- [INFORMATION]
-- Opening Marker --
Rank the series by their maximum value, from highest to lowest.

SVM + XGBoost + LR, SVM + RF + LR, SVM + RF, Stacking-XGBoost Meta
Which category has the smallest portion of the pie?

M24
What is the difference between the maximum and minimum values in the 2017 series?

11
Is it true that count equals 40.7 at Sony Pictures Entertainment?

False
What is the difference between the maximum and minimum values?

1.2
-- Closing Marker --
-- Opening Marker --
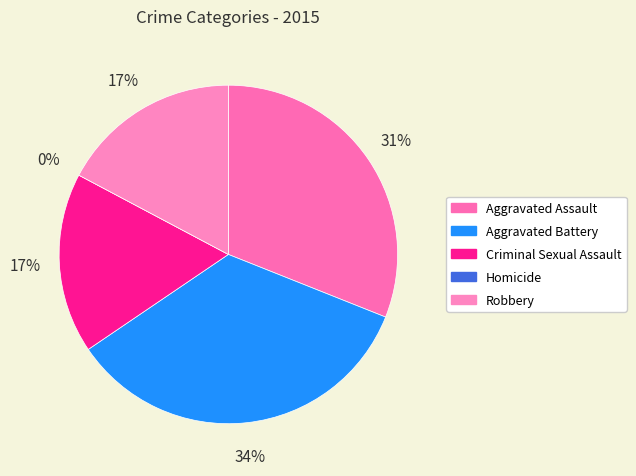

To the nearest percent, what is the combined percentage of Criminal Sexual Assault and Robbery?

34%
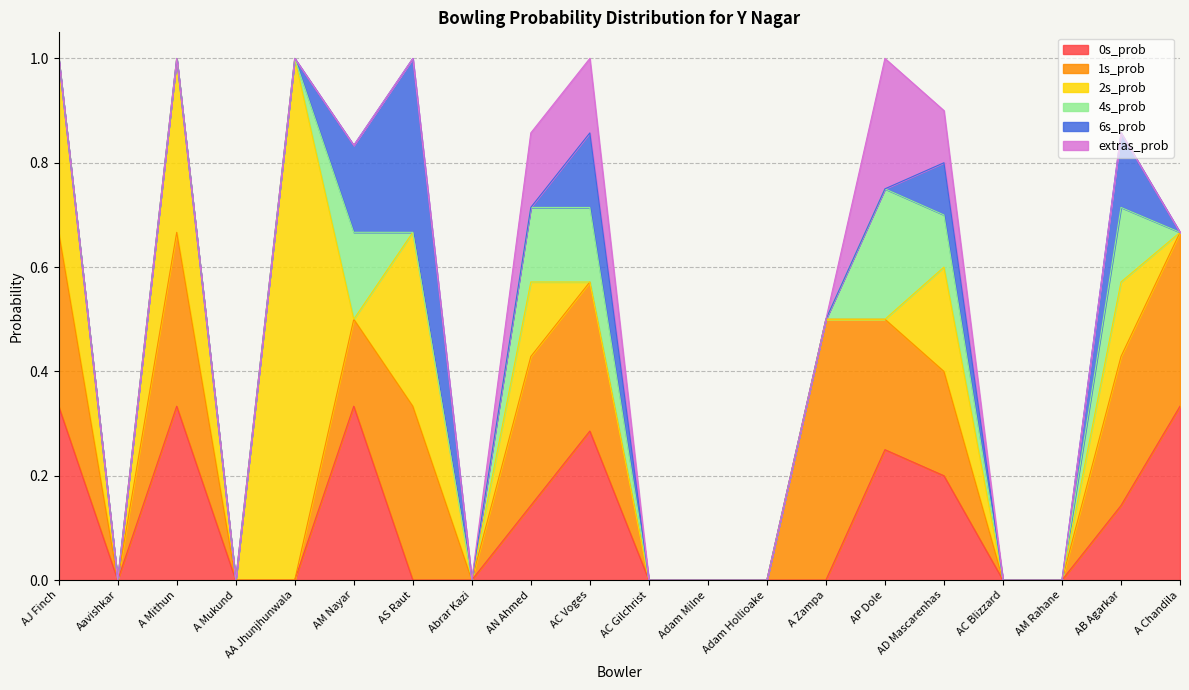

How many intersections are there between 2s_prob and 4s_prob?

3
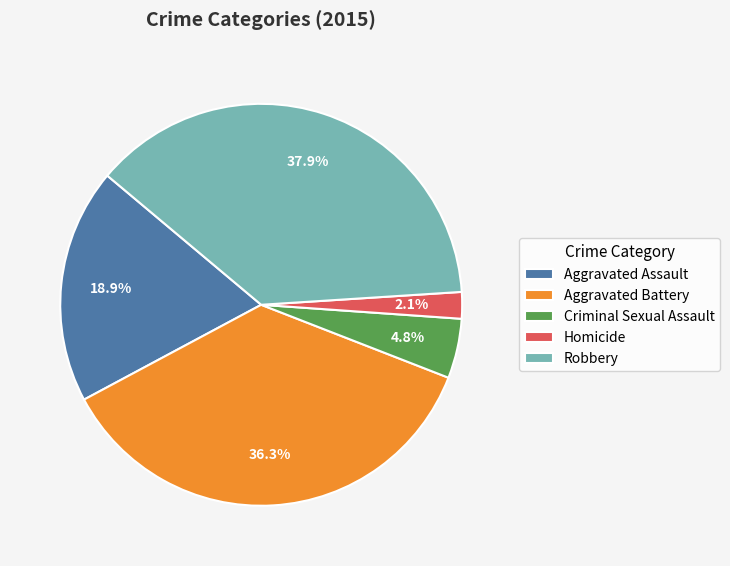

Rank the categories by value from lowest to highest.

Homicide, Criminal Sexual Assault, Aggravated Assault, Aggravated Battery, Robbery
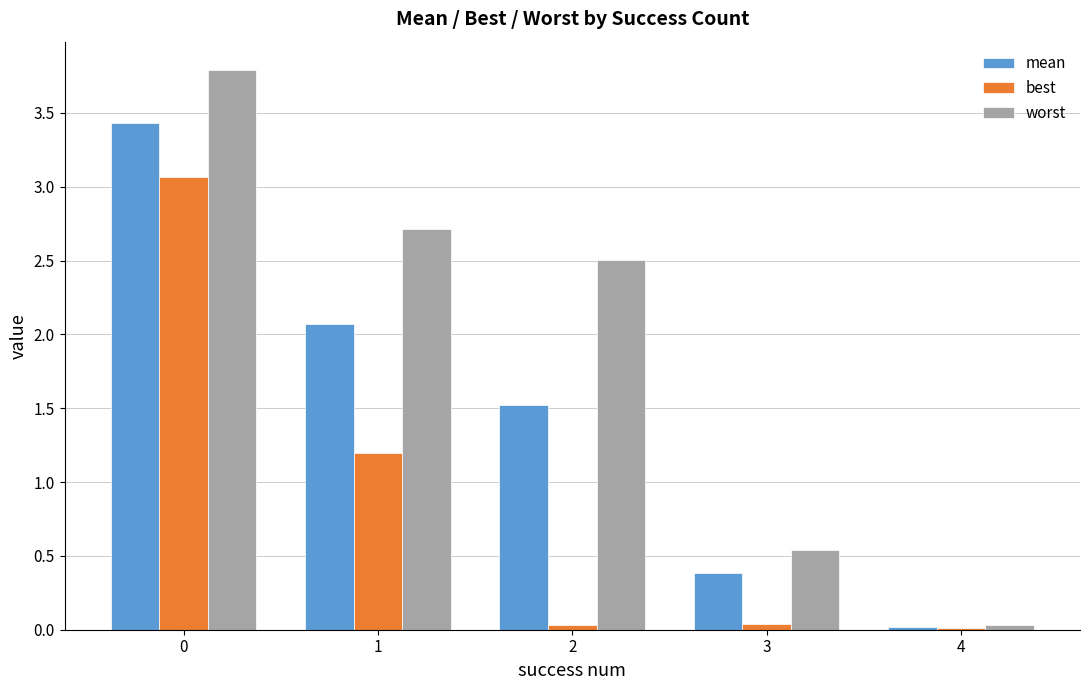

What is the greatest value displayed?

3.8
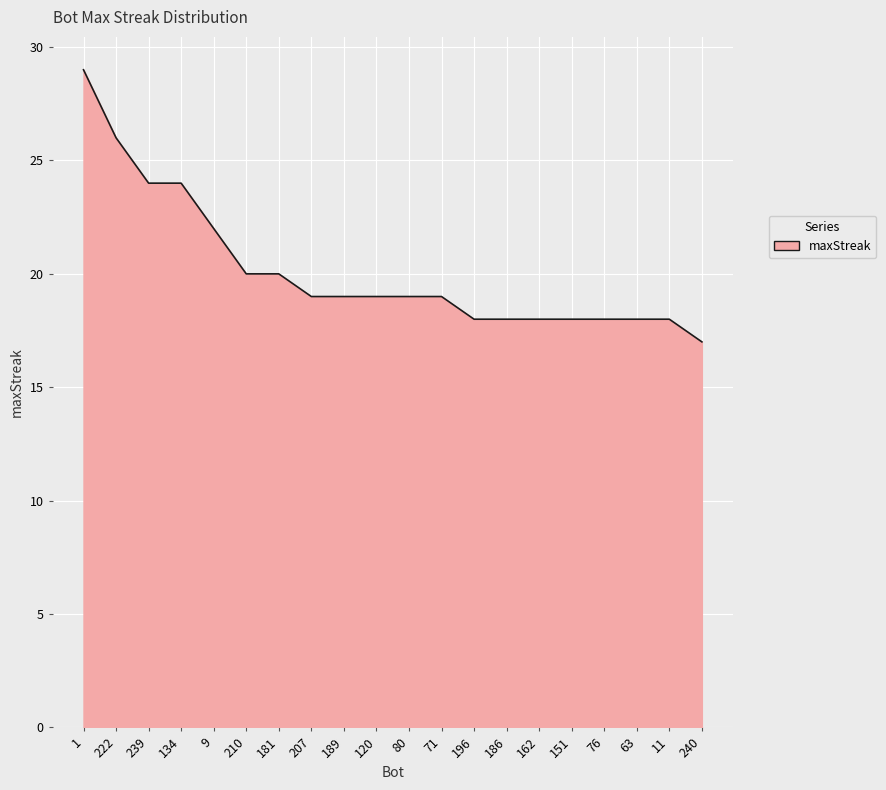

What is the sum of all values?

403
-- Closing Marker --
Lay out the material from the line that contains "Rank the series" through the line that contains "What is the difference between the maximum and minimum values?" as a JSON list of strings, one string per line. Leave out blank lines.

[
  "Rank the series by their maximum value, from highest to lowest.",
  "SVM + XGBoost + LR, SVM + RF + LR, SVM + RF, Stacking-XGBoost Meta",
  "Which category has the smallest portion of the pie?",
  "M24",
  "What is the difference between the maximum and minimum values in the 2017 series?",
  "11",
  "Is it true that count equals 40.7 at Sony Pictures Entertainment?",
  "False",
  "What is the difference between the maximum and minimum values?"
]